Records from a collection:
= = = = = = =
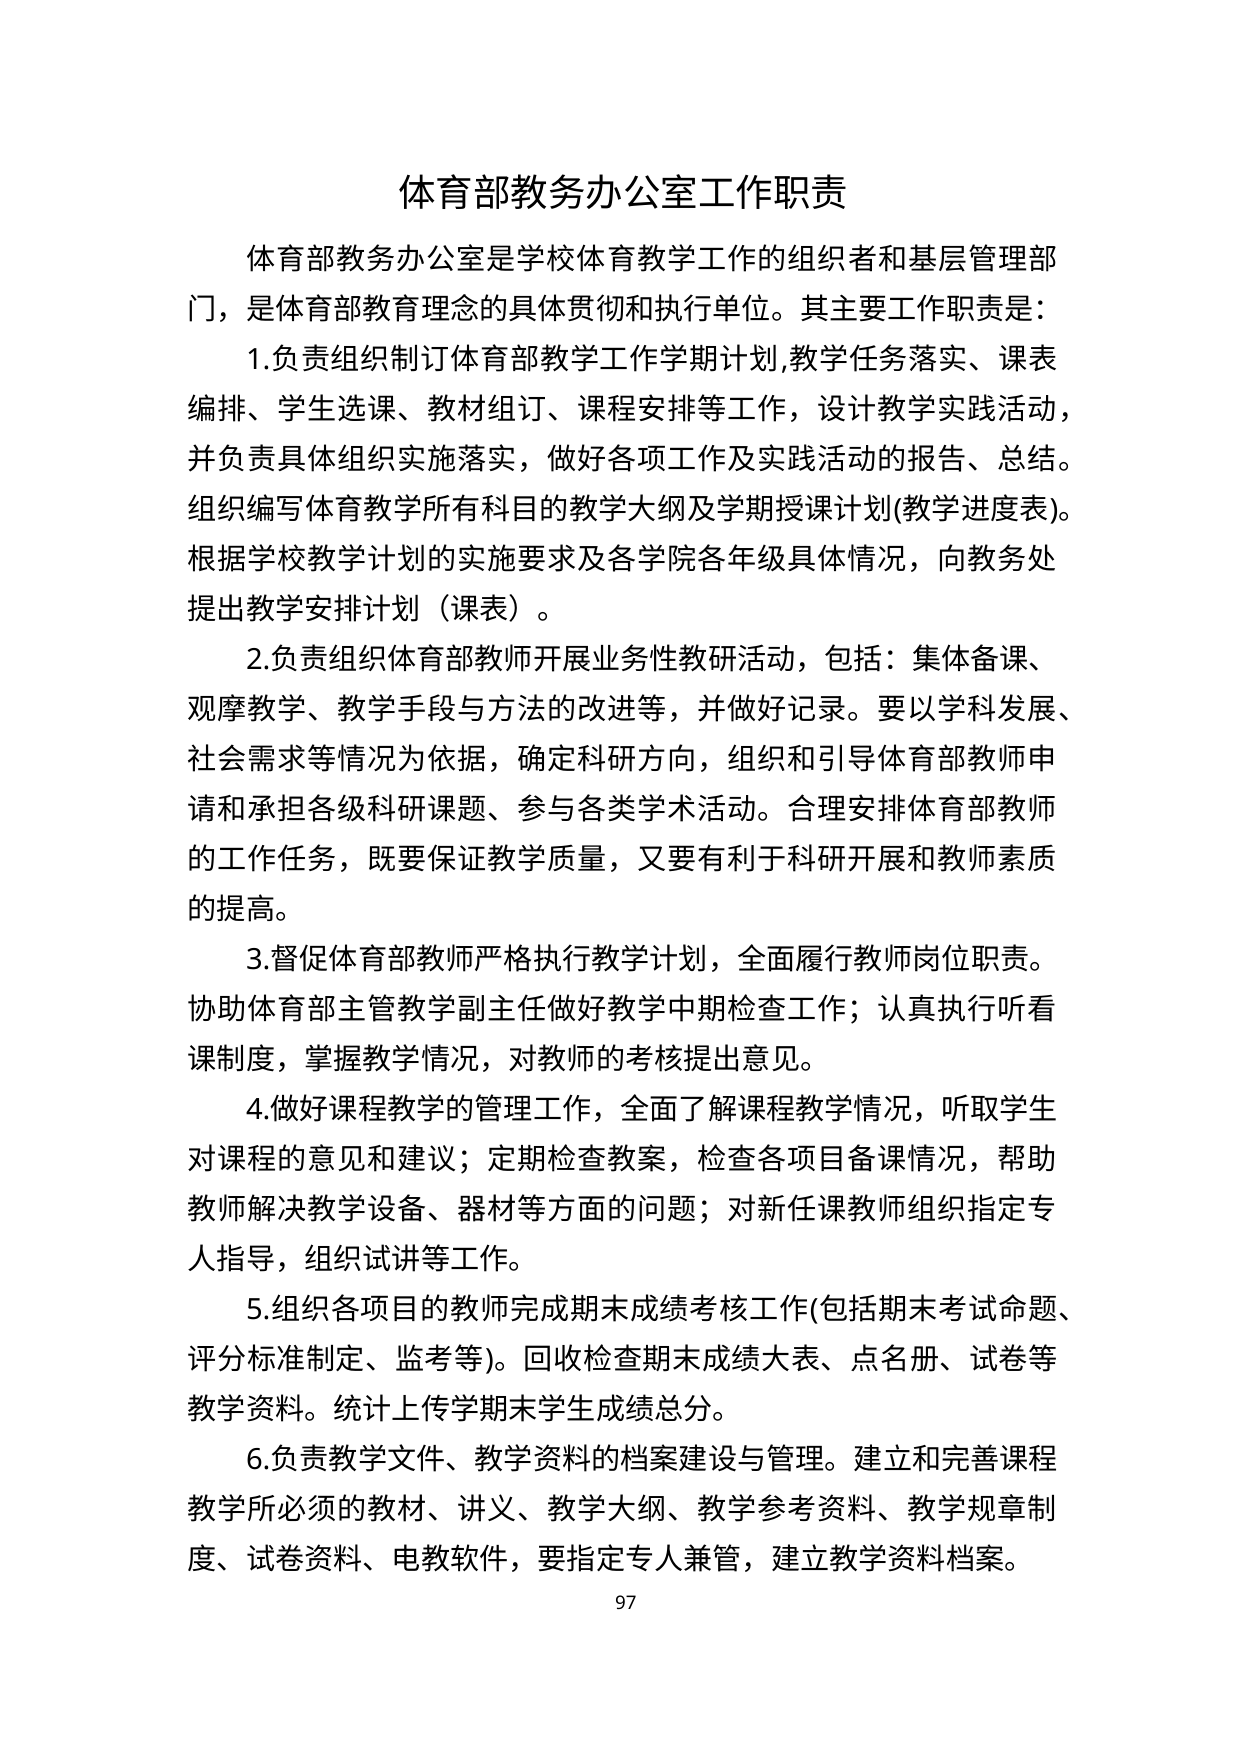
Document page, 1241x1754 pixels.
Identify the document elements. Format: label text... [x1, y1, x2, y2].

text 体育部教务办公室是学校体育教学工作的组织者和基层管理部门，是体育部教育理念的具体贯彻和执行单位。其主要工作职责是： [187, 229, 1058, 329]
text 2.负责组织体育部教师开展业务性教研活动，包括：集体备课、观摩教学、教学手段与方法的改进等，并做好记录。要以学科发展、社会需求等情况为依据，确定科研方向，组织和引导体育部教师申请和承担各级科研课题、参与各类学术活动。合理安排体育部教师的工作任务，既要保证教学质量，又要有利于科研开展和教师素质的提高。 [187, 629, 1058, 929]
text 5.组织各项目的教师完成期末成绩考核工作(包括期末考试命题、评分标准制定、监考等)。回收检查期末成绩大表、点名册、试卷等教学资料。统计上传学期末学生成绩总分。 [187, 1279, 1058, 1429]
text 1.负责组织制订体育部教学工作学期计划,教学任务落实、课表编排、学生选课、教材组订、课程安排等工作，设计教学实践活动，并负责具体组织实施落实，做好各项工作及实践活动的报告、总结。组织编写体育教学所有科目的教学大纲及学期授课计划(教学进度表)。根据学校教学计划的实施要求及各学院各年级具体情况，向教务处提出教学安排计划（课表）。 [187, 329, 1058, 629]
= = = = = = =
▶ _Request_:
What's needed is an exact copy of every entry, minus the pictures.

▶ _Exercise answer_:
Document page, 1241x1754 pixels.
Identify the document elements. Format: label text... [x1, y1, x2, y2].

text 体育部教务办公室是学校体育教学工作的组织者和基层管理部门，是体育部教育理念的具体贯彻和执行单位。其主要工作职责是： [187, 229, 1058, 329]
text 2.负责组织体育部教师开展业务性教研活动，包括：集体备课、观摩教学、教学手段与方法的改进等，并做好记录。要以学科发展、社会需求等情况为依据，确定科研方向，组织和引导体育部教师申请和承担各级科研课题、参与各类学术活动。合理安排体育部教师的工作任务，既要保证教学质量，又要有利于科研开展和教师素质的提高。 [187, 629, 1058, 929]
text 5.组织各项目的教师完成期末成绩考核工作(包括期末考试命题、评分标准制定、监考等)。回收检查期末成绩大表、点名册、试卷等教学资料。统计上传学期末学生成绩总分。 [187, 1279, 1058, 1429]
text 1.负责组织制订体育部教学工作学期计划,教学任务落实、课表编排、学生选课、教材组订、课程安排等工作，设计教学实践活动，并负责具体组织实施落实，做好各项工作及实践活动的报告、总结。组织编写体育教学所有科目的教学大纲及学期授课计划(教学进度表)。根据学校教学计划的实施要求及各学院各年级具体情况，向教务处提出教学安排计划（课表）。 [187, 329, 1058, 629]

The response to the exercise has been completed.